All lines from the top of the records below through the line holding "patrimoine. Organisée, efficace, à", and only those, should be printed exactly, minus the pictures.

*** Opening AVAILABLE DATA ***

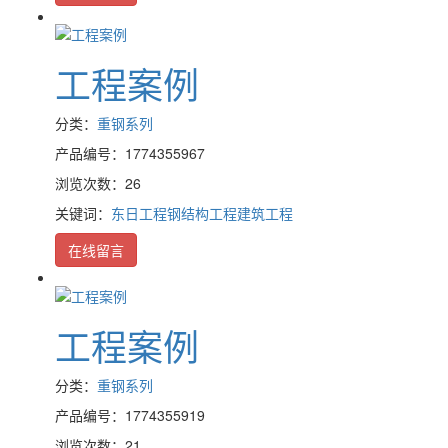
工程案例
分类：
重钢系列
产品编号：1774355967
浏览次数：26
关键词：
东日工程
钢结构工程
建筑工程
在线留言
工程案例
分类：
重钢系列
产品编号：1774355919
浏览次数：21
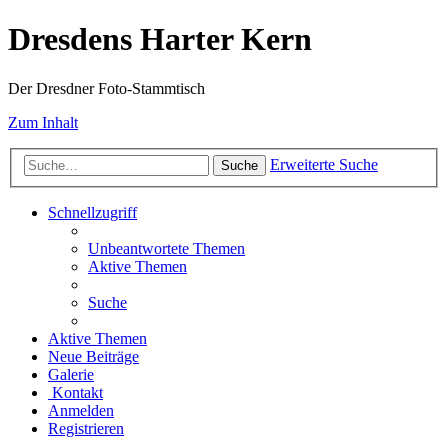
Dresdens Harter Kern
Der Dresdner Foto-Stammtisch
Zum Inhalt
Erweiterte Suche
Suche
Schnellzugriff
Unbeantwortete Themen
Aktive Themen
Suche
Aktive Themen
Neue Beiträge
Galerie
Kontakt
Anmelden
Registrieren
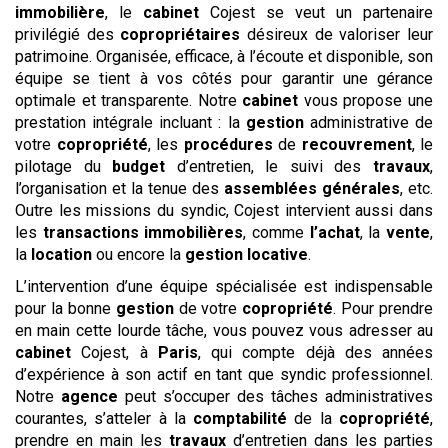
immobilière
, le
cabinet
Cojest se veut un partenaire
privilégié des
copropriétaires
désireux de valoriser leur
patrimoine. Organisée, efficace, à l’écoute et disponible, son
équipe se tient à vos côtés pour garantir une gérance
optimale et transparente. Notre
cabinet
vous propose une
prestation intégrale incluant : la
gestion
administrative de
votre
copropriété
, les
procédures
de
recouvrement
, le
pilotage du
budget
d’entretien, le suivi des
travaux
,
l’organisation et la tenue des
assemblées générales
, etc.
Outre les missions du syndic, Cojest intervient aussi dans
les
transactions
immobilières
, comme
l’achat
, la
vente
,
la
location
ou encore la
gestion
locative
.
L’intervention d’une équipe spécialisée est indispensable
pour la bonne
gestion
de votre
copropriété
. Pour prendre
en main cette lourde tâche, vous pouvez vous adresser au
cabinet
Cojest, à
Paris
, qui compte déjà des années
d’expérience à son actif en tant que syndic professionnel.
Notre
agence
peut s’occuper des tâches administratives
courantes, s’atteler à la
comptabilité
de la
copropriété
,
prendre en main les
travaux
d’entretien dans les parties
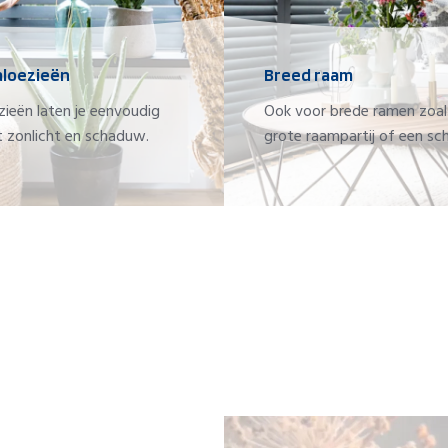
aloezieën
Breed raam
zieën laten je eenvoudig
Ook voor brede ramen zoal
 zonlicht en schaduw.
grote raampartij of een sch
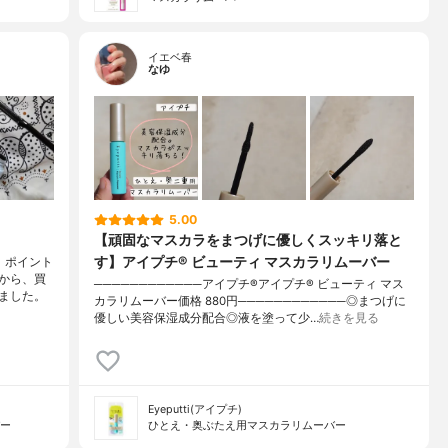
イエベ春
なゆ
5.00
【頑固なマスカラをまつげに優しくスッキリ落と
す】アイプチ® ビューティ マスカラリムーバー
、ポイント
から、買
────────────アイプチ®アイプチ® ビューティ マス
ました。
カラリムーバー価格 880円────────────◎まつげに
優しい美容保湿成分配合◎液を塗って少…
続きを見る
Eyeputti(アイプチ)
バー
ひとえ・奥ぶたえ用マスカラリムーバー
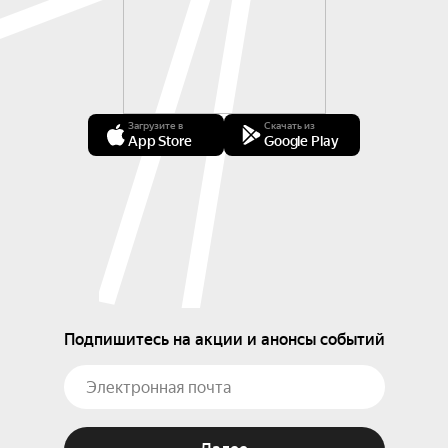
Загрузите в
Скачать из
App Store
Google Play
Подпишитесь на акции и анонсы событий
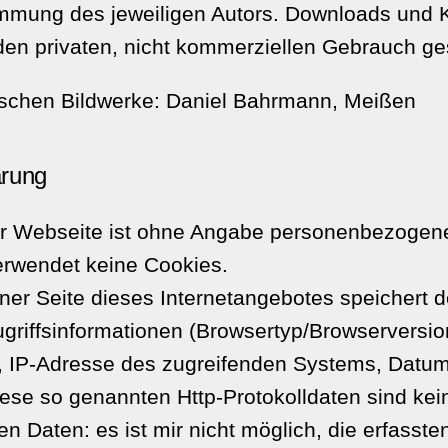
timmung des jeweiligen Autors. Downloads und 
 den privaten, nicht kommerziellen Gebrauch ges
erischen Bildwerke: Daniel Bahrmann, Meißen
ärung
er Webseite ist ohne Angabe personenbezogene
erwendet keine Cookies.
iner Seite dieses Internetangebotes speichert 
griffsinformationen (Browsertyp/Browserversio
 IP-Adresse des zugreifenden Systems, Datum
iese so genannten Http-Protokolldaten sind kei
 Daten: es ist mir nicht möglich, die erfasste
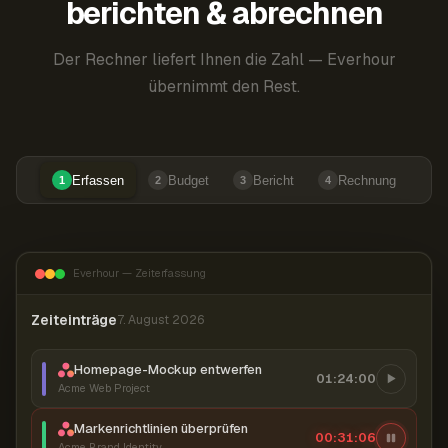
berichten & abrechnen
Der Rechner liefert Ihnen die Zahl — Everhour
übernimmt den Rest.
Erfassen
Budget
Bericht
Rechnung
1
2
3
4
Everhour — Zeiterfassung
Zeiteinträge
7. August 2026
Homepage-Mockup entwerfen
01:24:00
Acme Web Project
Markenrichtlinien überprüfen
00:31:07
Acme Brand Identity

*** Closing AVAILABLE DATA ***

SOLUTION TO THIS TASK:
工程案例
分类：
重钢系列
产品编号：1774355967
浏览次数：26
关键词：
东日工程
钢结构工程
建筑工程
在线留言
工程案例
分类：
重钢系列
产品编号：1774355919
浏览次数：21
Dresdens Harter Kern
Der Dresdner Foto-Stammtisch
Zum Inhalt
Erweiterte Suche
Suche
Schnellzugriff
Unbeantwortete Themen
Aktive Themen
Suche
Aktive Themen
Neue Beiträge
Galerie
Kontakt
Anmelden
Registrieren
immobilière
, le
cabinet
Cojest se veut un partenaire
privilégié des
copropriétaires
désireux de valoriser leur
patrimoine. Organisée, efficace, à l’écoute et disponible, son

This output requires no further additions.